What an interesting process it’s been.
During the call for submissions, a journalist colleague suggested a topic for this column based on their personal experience. “My [social media] feed has been full of ‘SUBMIT NOW’ urgencies / ‘I’ve submitted, have you?’ posts from very concerned people urging friends to get in and tell the government it’s wrong, etc.”
Fair enough. I saw more and more posts claiming to have heard that submissions supporting the bill were way ahead of the “no” count as the cut-off date neared.
Surely, my colleague speculated, nobody could know if one side or the other were ahead in the count. Surely, the Office of the Clerk of Parliament wasn’t sorting them into two piles as they came in?
Obviously, claims of this kind weren’t based on the reality – about nine in 10 of the 300,000 written submissions and 85% of the 16,000 oral submissions opposed the bill.

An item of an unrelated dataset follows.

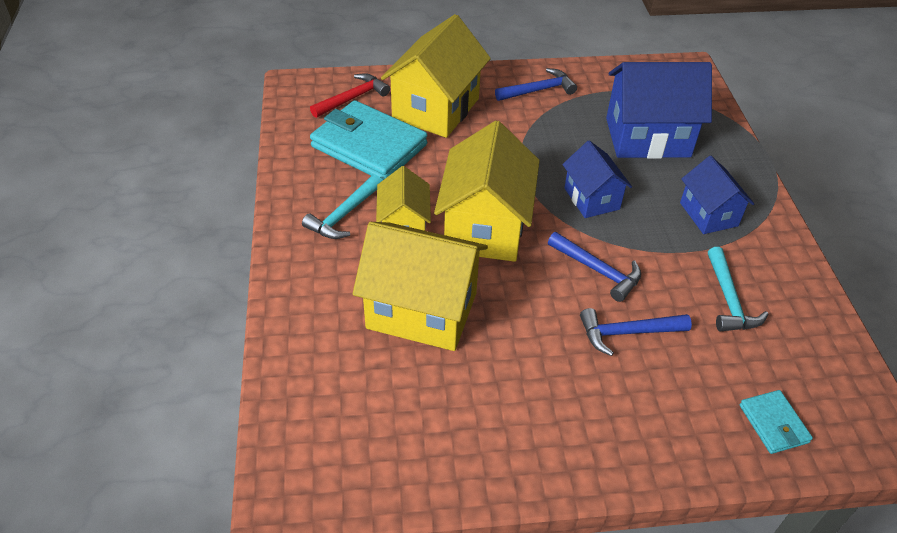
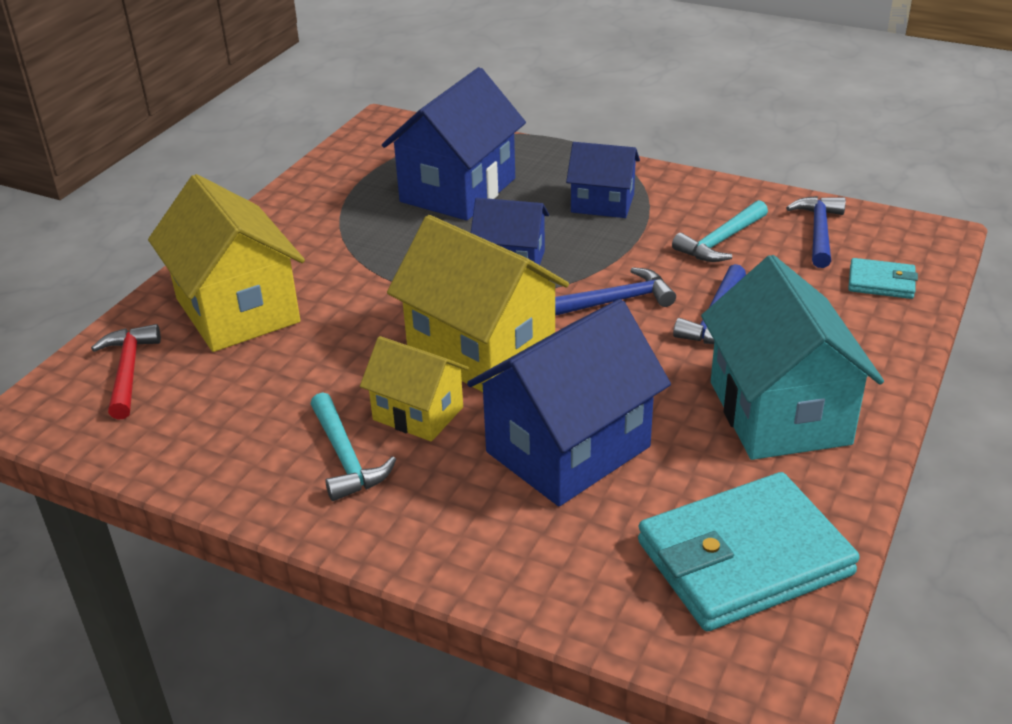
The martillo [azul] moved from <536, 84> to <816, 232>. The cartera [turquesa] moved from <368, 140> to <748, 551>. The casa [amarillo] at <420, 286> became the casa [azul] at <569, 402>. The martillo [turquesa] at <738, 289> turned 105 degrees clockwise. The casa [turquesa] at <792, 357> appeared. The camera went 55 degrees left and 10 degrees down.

This reminds me of the old “while stocks last” tag to many a shopping network advert. If you don’t act now, you’re going to lose out.
Though in the case of the shopping network you lose something you probably don’t already have, the Treaty Principles Bill meant the risk of potentially losing something we did have. Regardless, this leverages the scarcity principle; the perception of limited availability – products or time – increases the perceived desirability of a particular decision.

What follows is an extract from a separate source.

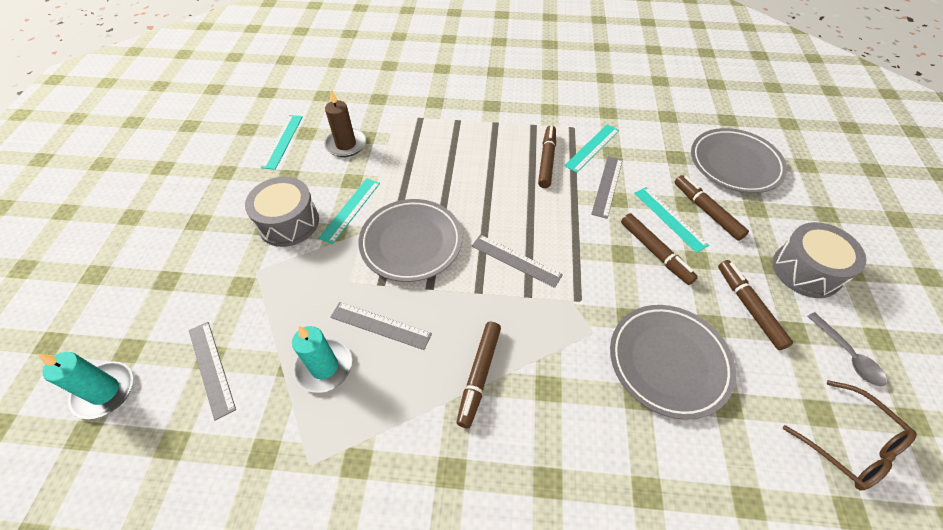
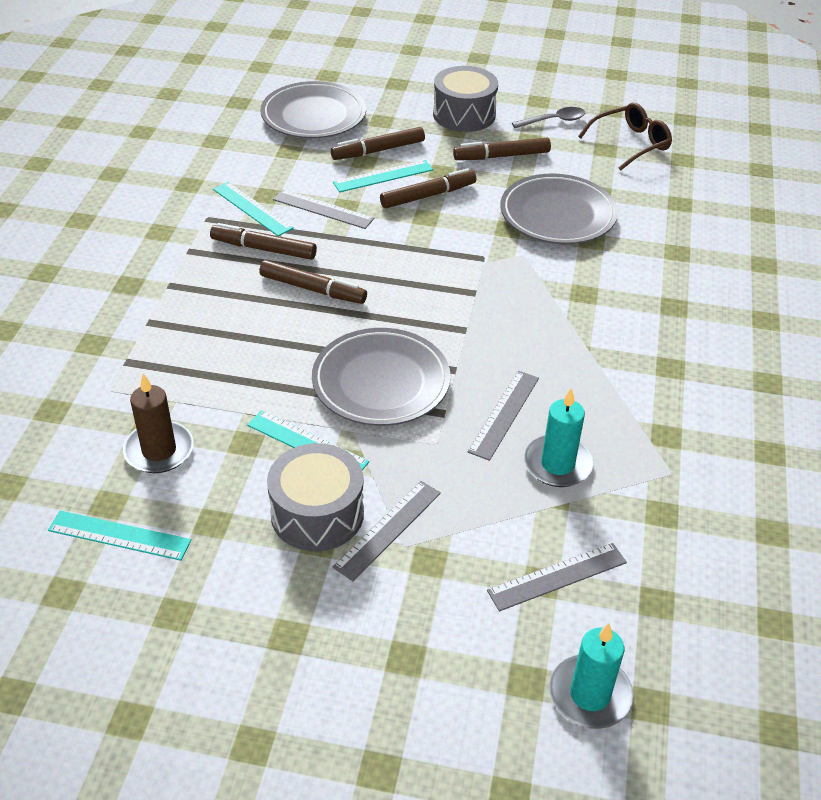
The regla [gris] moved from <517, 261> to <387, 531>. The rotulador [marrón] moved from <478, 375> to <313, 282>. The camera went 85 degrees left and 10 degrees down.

This is persuasive because we’re generally more sensitive to the fear of missing out on something than we are to the potential benefits of acquiring or doing something. Or, in a label that millennials will understand, Fomo (fear of missing out), a term apparently coined by a Harvard student in 2004. Fear is generally a highly motivating emotion, but it can also backfire if people don’t know how to avoid the feared consequence. In this situation, though, that’s not the case because the way to reduce the fear is clear, reasonably simple and doable. Make a submission.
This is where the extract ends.